According to the multiple local feature vectors of global feature vector sum of the human face region, it is corresponding to obtain described image Face feature vector.

In a kind of possible implementation, feature extraction is carried out to the human face region, obtains the human face region Multiple local feature vectors, including：

Determine the key point position in the human face region；

Multiple regional areas are intercepted from the human face region according to the key point position；

Feature extraction is carried out to the multiple regional area respectively, obtains the multiple local feature vectors.

It is the multiple local special according to the global feature vector sum of the human face region in a kind of possible implementation Sign vector, obtains face feature vector corresponding to described image, including：

The multiple local feature vectors of global feature vector sum of the human face region are spliced, after obtaining splicing Characteristic vector；

Dimensionality reduction is carried out to the spliced characteristic vector, obtains face feature vector corresponding to described image.

In a kind of possible implementation, face feature vector corresponding to each two field picture is synthesized, obtained Face feature vector corresponding to the video, including：

Face feature vector corresponding to each two field picture is synthesized by Recognition with Recurrent Neural Network, obtains the video Corresponding face feature vector.

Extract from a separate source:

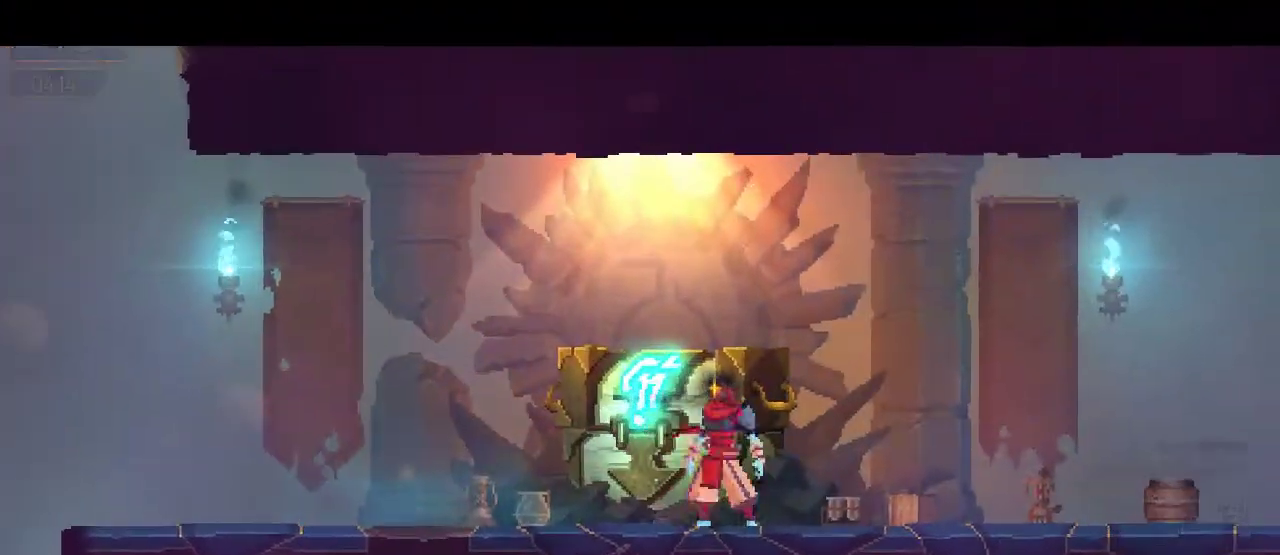
{"buttons": ["X"], "left_stick": "center", "right_stick": "center", "events": [[467, "X", "down"]]}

According to the second aspect of the embodiment of the present disclosure, there is provided a kind of expression recognition apparatus, including：

Acquisition module, the multiple image included for obtaining video；

Extraction module, for carrying out feature extraction respectively to each two field picture, it is special to obtain face corresponding to each two field picture Sign vector；

Synthesis module, for being synthesized to face feature vector corresponding to each two field picture, obtain the video pair The face feature vector answered；

Identification module, Expression Recognition is carried out for the face feature vector according to corresponding to the video.

In a kind of possible implementation, the extraction module includes：

Acquisition submodule, for obtaining the human face region in image；

First extracting sub-module, for carrying out feature extraction to the human face region, obtain the entirety of the human face region Characteristic vector；

Second extracting sub-module, for carrying out feature extraction to the human face region, obtain the multiple of the human face region Local feature vectors；

Submodule is handled, for the multiple local feature vectors of global feature vector sum according to the human face region, Obtain face feature vector corresponding to described image.

In a kind of possible implementation, second extracting sub-module includes：

Determination sub-module, for determining the key point position in the human face region；

Submodule is intercepted, for intercepting multiple regional areas from the human face region according to the key point position；

Extracting sub-module, for carrying out feature extraction to the multiple regional area respectively, obtain the multiple local special Sign vector.

In a kind of possible implementation, the processing submodule includes：

Splice submodule, for the multiple local feature vectors of the global feature vector sum of the human face region to be carried out Splicing, obtains spliced characteristic vector；

Dimensionality reduction submodule, for carrying out dimensionality reduction to the spliced characteristic vector, obtain face corresponding to described image Characteristic vector.

In a kind of possible implementation, the synthesis module is used for：

According to the third aspect of the embodiment of the present disclosure, there is provided a kind of expression recognition apparatus, including：

Processor；

For storing the memory of processor-executable instruction；

Wherein, the processor is configured as performing above-mentioned method.

According to the fourth aspect of the embodiment of the present disclosure, there is provided a kind of non-volatile computer readable storage medium storing program for executing, deposit thereon Computer program instructions are contained, the computer program instructions realize above-mentioned method when being executed by processor.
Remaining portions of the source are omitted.